-- Material supplied follows --
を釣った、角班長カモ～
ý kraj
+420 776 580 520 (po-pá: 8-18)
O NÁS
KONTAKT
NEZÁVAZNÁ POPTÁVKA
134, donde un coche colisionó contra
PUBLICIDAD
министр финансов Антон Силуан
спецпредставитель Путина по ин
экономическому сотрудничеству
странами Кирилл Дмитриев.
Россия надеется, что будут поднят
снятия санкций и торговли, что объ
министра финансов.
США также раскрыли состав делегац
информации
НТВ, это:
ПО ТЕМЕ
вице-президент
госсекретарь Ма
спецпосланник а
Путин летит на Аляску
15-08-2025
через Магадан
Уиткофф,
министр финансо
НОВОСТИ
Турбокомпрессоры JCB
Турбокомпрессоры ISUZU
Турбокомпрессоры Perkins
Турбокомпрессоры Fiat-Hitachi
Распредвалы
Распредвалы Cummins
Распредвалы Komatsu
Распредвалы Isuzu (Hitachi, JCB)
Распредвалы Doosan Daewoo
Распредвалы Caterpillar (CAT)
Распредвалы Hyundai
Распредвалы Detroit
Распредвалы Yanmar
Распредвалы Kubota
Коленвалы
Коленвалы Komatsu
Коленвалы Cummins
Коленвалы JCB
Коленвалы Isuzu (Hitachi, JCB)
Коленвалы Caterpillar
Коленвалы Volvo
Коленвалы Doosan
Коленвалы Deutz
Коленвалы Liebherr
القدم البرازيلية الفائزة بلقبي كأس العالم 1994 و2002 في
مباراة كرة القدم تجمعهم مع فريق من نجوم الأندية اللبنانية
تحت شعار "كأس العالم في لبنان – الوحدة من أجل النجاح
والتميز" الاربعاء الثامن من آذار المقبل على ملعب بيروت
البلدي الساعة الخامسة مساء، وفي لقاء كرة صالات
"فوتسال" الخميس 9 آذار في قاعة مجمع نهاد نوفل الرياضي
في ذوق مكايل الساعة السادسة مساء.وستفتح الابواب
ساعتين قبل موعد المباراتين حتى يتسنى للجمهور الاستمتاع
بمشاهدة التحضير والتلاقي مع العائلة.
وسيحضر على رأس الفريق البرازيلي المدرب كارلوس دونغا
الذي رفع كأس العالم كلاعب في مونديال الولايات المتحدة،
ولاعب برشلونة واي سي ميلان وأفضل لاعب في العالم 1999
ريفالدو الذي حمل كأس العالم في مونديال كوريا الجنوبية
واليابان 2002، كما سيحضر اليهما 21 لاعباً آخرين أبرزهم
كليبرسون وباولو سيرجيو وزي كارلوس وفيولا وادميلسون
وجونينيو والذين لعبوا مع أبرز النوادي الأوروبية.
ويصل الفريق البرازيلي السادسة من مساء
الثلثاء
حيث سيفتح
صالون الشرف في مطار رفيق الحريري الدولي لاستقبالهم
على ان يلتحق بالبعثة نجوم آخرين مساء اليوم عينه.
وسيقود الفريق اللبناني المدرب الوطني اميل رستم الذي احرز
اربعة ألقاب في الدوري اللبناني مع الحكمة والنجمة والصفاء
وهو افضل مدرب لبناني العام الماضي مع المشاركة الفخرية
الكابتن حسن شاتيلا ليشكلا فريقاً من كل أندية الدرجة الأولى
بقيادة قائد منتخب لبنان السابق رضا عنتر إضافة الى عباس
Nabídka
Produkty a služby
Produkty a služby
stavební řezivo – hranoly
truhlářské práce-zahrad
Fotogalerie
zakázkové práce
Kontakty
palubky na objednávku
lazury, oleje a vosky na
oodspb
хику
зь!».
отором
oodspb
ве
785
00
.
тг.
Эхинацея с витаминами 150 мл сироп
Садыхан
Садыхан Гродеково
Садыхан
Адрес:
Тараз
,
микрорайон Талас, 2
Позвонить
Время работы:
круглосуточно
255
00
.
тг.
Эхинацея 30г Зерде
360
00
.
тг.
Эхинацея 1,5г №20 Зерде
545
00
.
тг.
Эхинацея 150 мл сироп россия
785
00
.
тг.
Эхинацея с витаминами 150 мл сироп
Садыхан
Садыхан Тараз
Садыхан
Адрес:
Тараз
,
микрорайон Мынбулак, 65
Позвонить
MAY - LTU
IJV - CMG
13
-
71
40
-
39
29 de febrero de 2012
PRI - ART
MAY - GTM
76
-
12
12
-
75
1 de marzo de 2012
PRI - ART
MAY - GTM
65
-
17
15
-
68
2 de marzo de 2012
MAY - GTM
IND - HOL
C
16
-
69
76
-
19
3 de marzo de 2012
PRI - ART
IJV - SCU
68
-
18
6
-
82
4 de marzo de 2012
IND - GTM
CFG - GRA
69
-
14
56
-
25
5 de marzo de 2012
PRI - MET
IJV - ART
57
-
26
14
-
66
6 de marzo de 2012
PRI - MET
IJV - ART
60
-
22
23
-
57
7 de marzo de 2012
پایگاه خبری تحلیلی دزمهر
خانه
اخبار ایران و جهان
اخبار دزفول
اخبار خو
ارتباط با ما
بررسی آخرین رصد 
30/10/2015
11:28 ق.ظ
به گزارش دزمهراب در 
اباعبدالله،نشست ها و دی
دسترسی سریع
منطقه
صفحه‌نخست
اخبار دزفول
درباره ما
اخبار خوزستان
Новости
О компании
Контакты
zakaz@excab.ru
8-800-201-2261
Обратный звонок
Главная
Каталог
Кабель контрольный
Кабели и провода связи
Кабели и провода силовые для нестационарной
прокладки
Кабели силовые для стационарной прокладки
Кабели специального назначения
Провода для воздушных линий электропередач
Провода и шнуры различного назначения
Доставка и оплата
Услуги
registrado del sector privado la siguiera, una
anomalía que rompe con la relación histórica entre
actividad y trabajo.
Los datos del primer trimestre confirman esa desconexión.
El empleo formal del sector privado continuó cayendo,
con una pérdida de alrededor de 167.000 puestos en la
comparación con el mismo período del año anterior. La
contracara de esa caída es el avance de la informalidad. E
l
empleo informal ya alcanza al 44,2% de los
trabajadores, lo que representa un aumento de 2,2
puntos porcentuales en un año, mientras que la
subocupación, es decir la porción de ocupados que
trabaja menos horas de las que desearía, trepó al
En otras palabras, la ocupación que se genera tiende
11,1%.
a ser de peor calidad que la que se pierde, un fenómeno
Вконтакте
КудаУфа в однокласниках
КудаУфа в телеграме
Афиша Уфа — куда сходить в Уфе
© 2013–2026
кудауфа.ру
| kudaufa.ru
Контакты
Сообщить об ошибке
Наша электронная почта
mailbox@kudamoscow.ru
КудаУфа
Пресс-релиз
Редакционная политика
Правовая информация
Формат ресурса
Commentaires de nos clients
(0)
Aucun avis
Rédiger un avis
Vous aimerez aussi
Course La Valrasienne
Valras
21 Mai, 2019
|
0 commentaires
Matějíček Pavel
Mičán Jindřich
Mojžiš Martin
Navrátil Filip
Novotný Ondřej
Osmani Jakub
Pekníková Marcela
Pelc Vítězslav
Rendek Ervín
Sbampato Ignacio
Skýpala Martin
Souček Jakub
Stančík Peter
-- Material supplied concluded --
Task instructions: Going from the line that has "Commentaires de nos clients" through the last line of the entries, retype each line exactly as given and add nothing.

Solution:
Commentaires de nos clients
(0)
Aucun avis
Rédiger un avis
Vous aimerez aussi
Course La Valrasienne
Valras
21 Mai, 2019
|
0 commentaires
Matějíček Pavel
Mičán Jindřich
Mojžiš Martin
Navrátil Filip
Novotný Ondřej
Osmani Jakub
Pekníková Marcela
Pelc Vítězslav
Rendek Ervín
Sbampato Ignacio
Skýpala Martin
Souček Jakub
Stančík Peter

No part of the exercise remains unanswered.